How to study efficiently
Three habits that consistently move scores:
- Active recall over re-reading. Put away the book and try to list the principal grapes of each region from memory. The gaps are your study plan.
- Taste with the syllabus open. When you drink a Sancerre, read the Loire chapter that night. The facts stick because they are now associated with a glass.
- Mock questions early. Start doing MCQs in week 3, not week 7. You want to internalise the question style, not just revise content.
Distinction Wines turns this into a daily drill if you prefer a structured prompt.
Common mistakes at Level 2
A short list of traps:
- Memorising wine law detail that is not assessed (PDO categories are tested at a high level only).
- Skipping fortified and sweet wines. They are a reliable five to eight marks on the paper.
- Confusing Old World and New World conventions (region-led vs grape-led labelling).

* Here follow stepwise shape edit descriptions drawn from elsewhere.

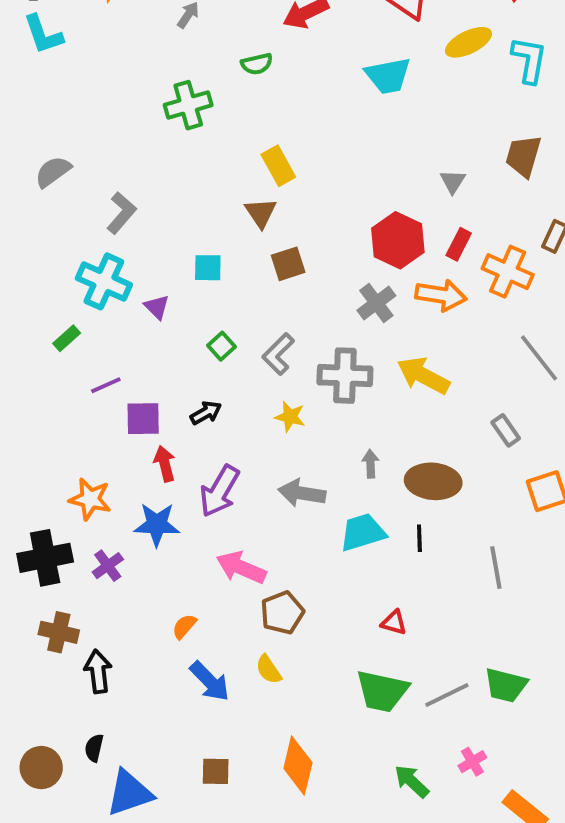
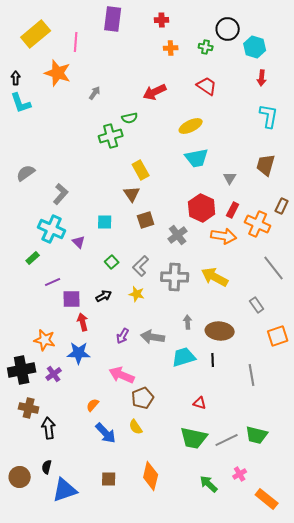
yellow ellipse: (468, 42) -> (191, 126), moved
cyan trapezoid: (388, 76) -> (197, 158), moved
green cross: (188, 105) -> (111, 136), moved
gray cross: (376, 303) -> (178, 235), moved
yellow star: (290, 417) -> (137, 294), moved
purple arrow: (220, 491) -> (123, 336), moved, size x0.6

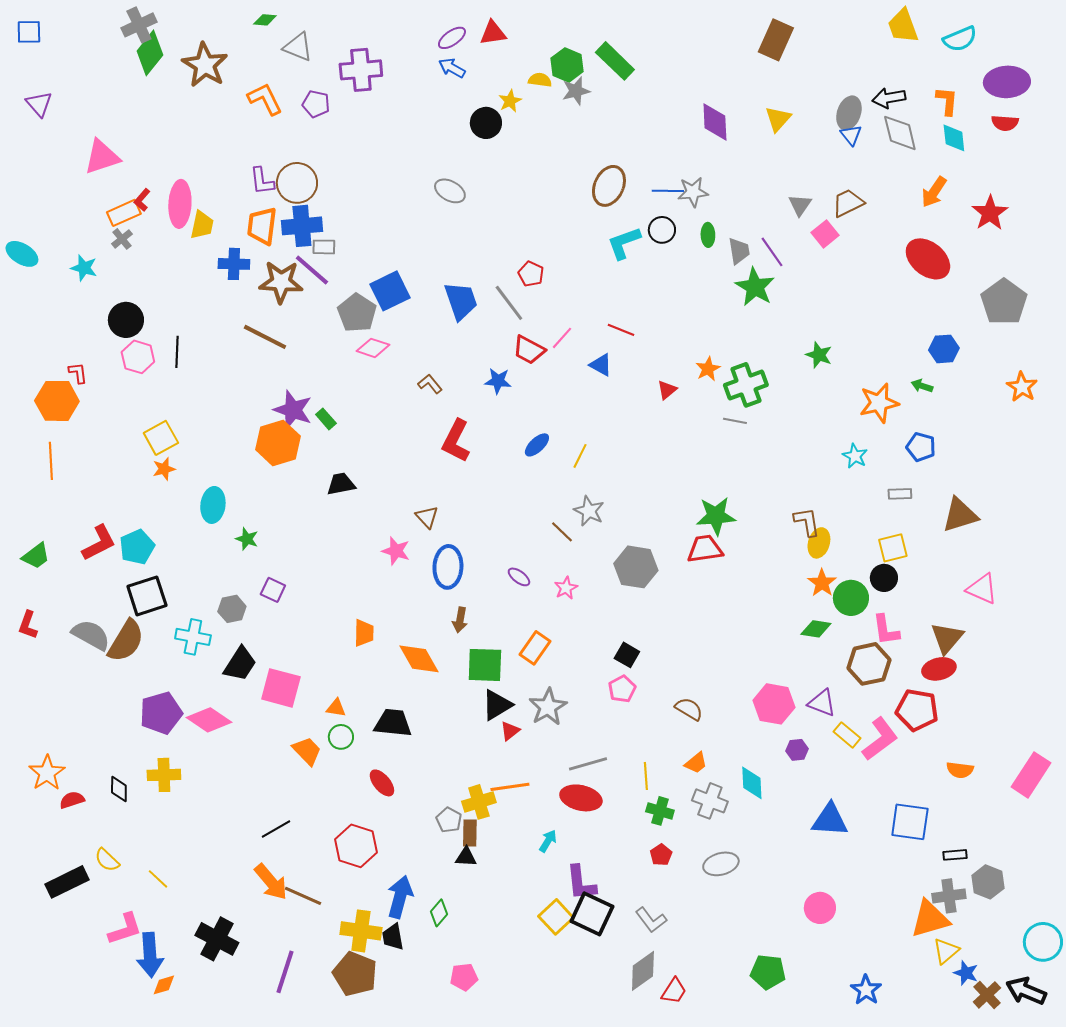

- Over-pairing on food questions. WSET expects the clean answer, not the sommelier flourish.
Booking the exam
Exams are sat with your approved provider, usually on a fixed date at the end of the course. Some providers offer flexible sitting windows. Bring photo ID, a black pen, and a backup. You will get your result in four to six weeks, depending on country.
What comes next
Most candidates who pass Level 2 comfortably move to Level 3 within six to twelve months. If you scraped through, consolidate first: taste widely, revisit weak regions, and sit Level 3 when you can comfortably hold a conversation on any mainstream region. The Level 3 guide explains the jump.
Where to go from here
For level-to-level context, see WSET levels explained. For cost planning, see the exam cost guide. Distinction Wines has a Level 2 quiz track built directly from the published syllabus if you want to drill daily.
FAQ
Is Level 2 hard? Not if you study. The syllabus is broad but shallow. Most candidates with eight weeks of steady work pass, and many earn a Merit.
Do I need to taste wine for Level 2? Tasting is part of the course but not examined. You should still taste widely; it is how the facts cement.
How soon after Level 2 should I sit Level 3? Six to twelve months is typical. Earlier is possible but demanding.